→ **TASK REQUIREMENTS**
Copy each line of the records that holds the string "utensil".

→ **RECORDED INFORMATION**

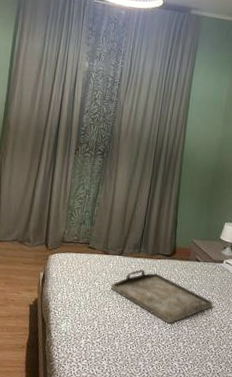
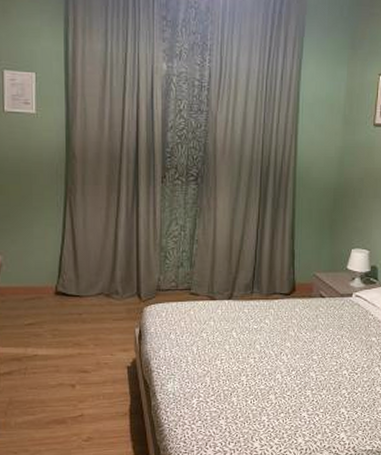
serving tray: present [111,270,214,324] -> none [222,314,344,371]

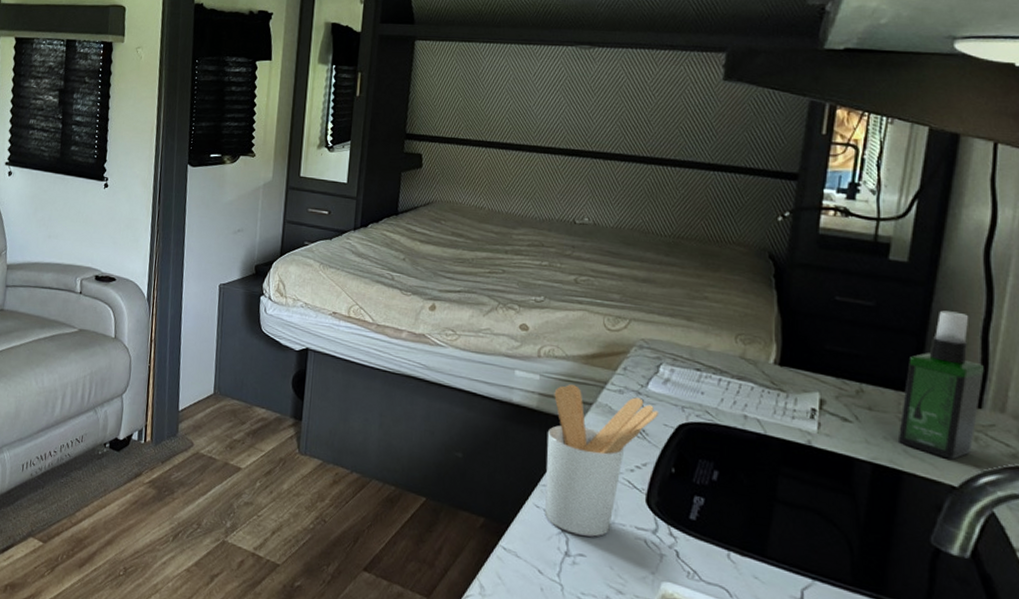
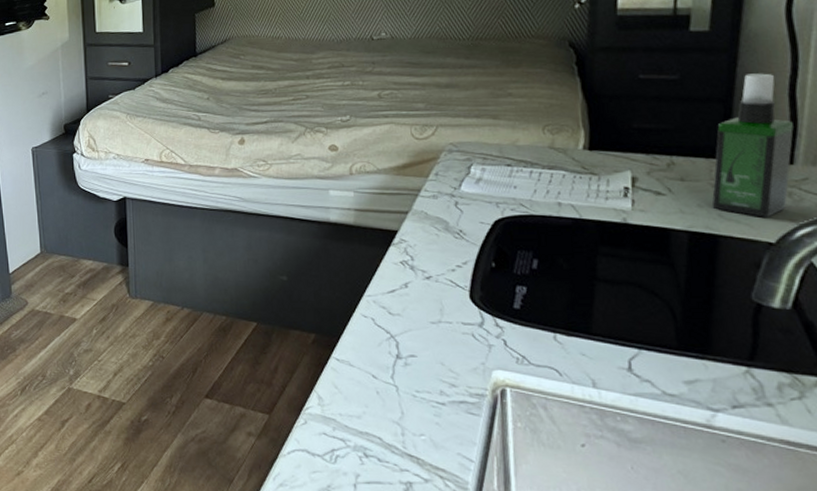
utensil holder: present [545,384,658,537] -> none [367,197,474,337]

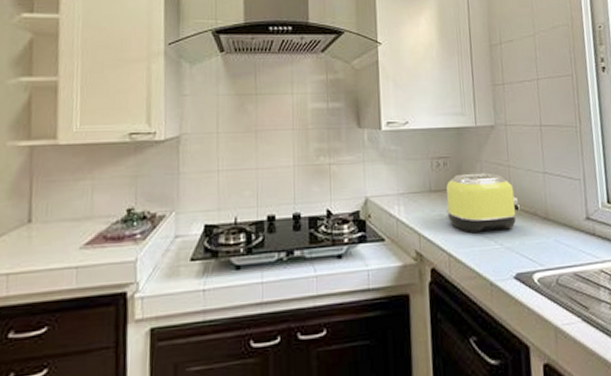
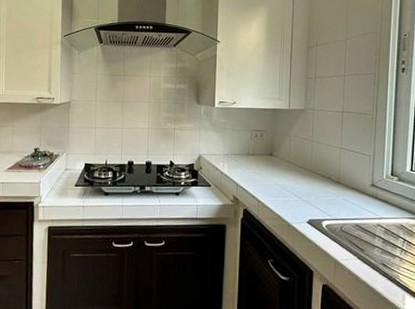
toaster: present [446,172,521,232] -> none [259,143,319,187]

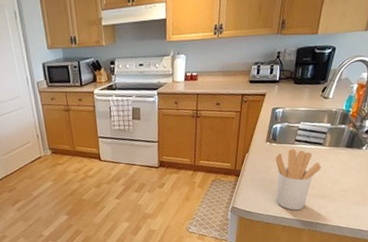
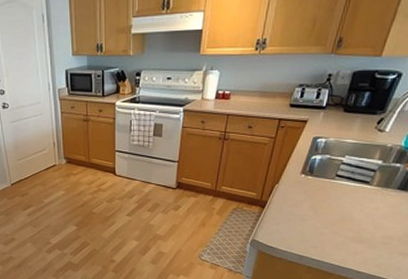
utensil holder: present [275,149,321,211] -> none [305,184,364,253]

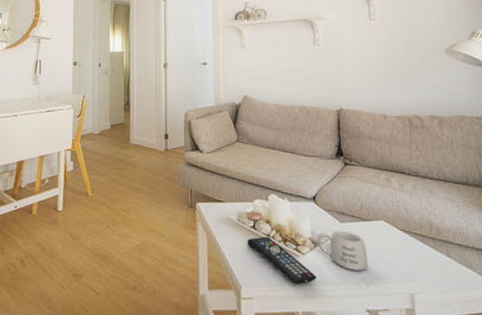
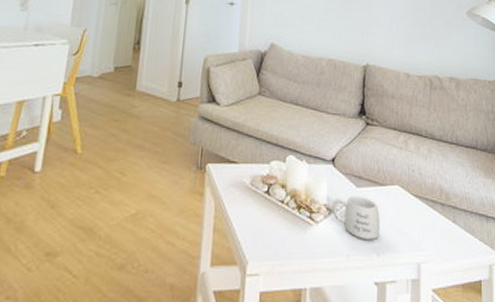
remote control: present [246,236,317,285] -> none [258,203,328,258]

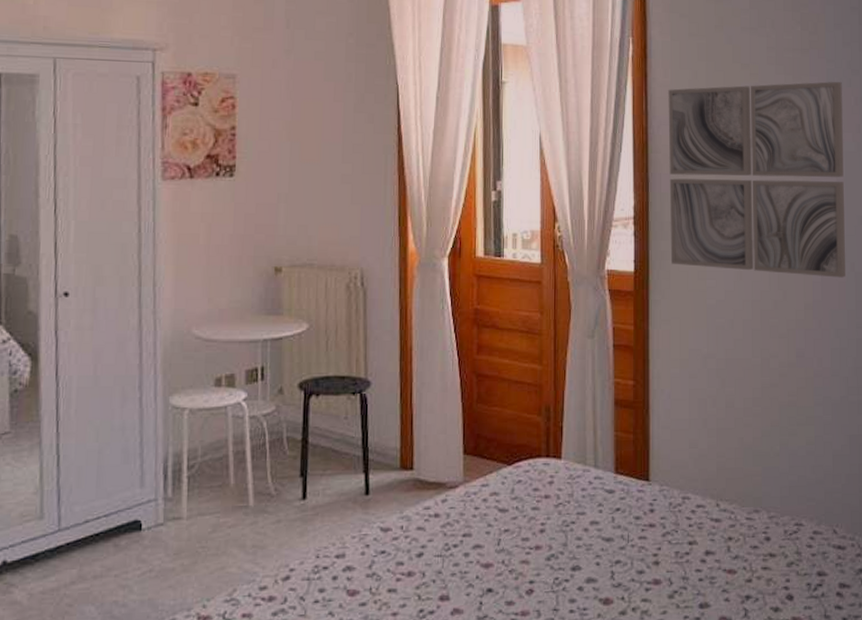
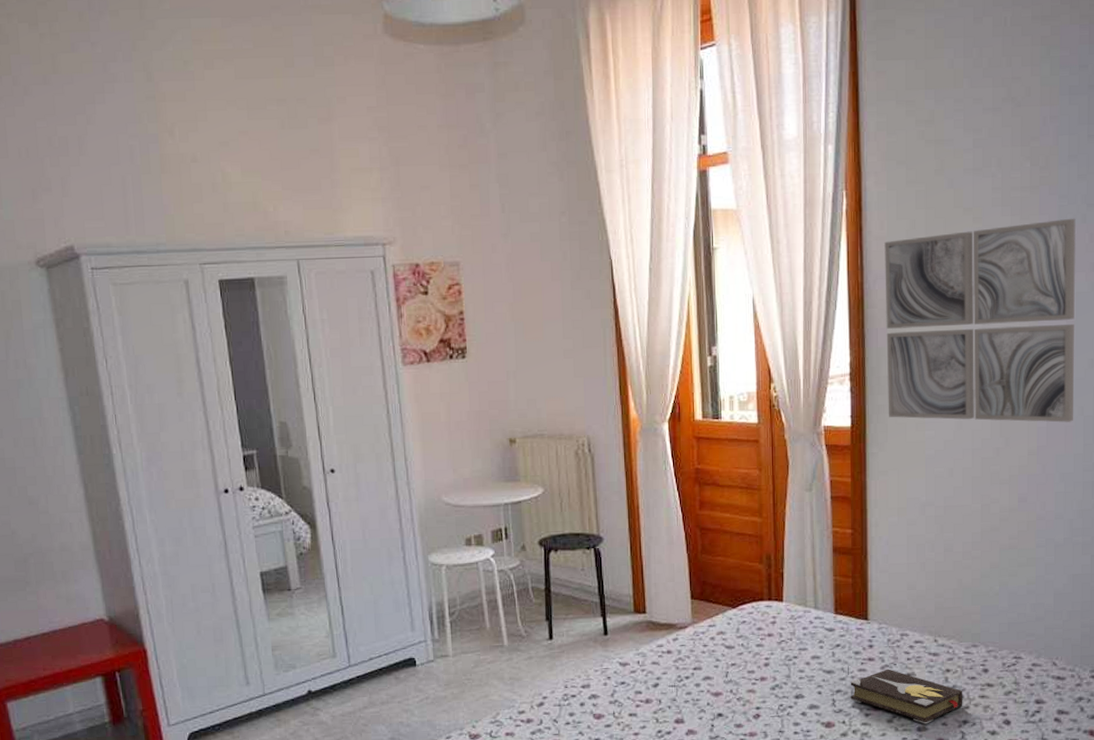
hardback book: none [630,536,746,600] -> present [850,669,963,724]

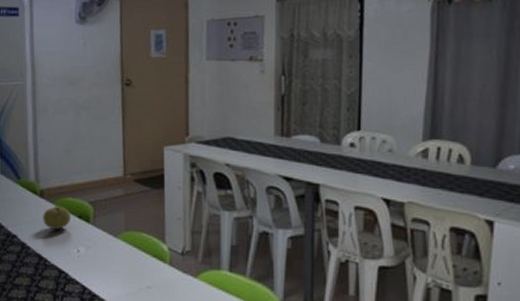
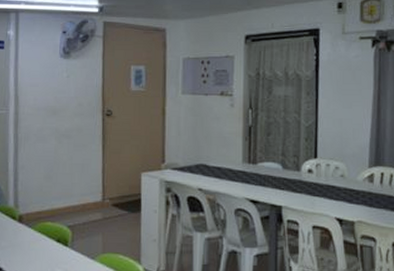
fruit: present [43,205,71,229] -> none [21,230,50,253]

→ **ANSWER**
utensil holder: present [545,384,658,537] -> none [367,197,474,337]
utensil holder: present [275,149,321,211] -> none [305,184,364,253]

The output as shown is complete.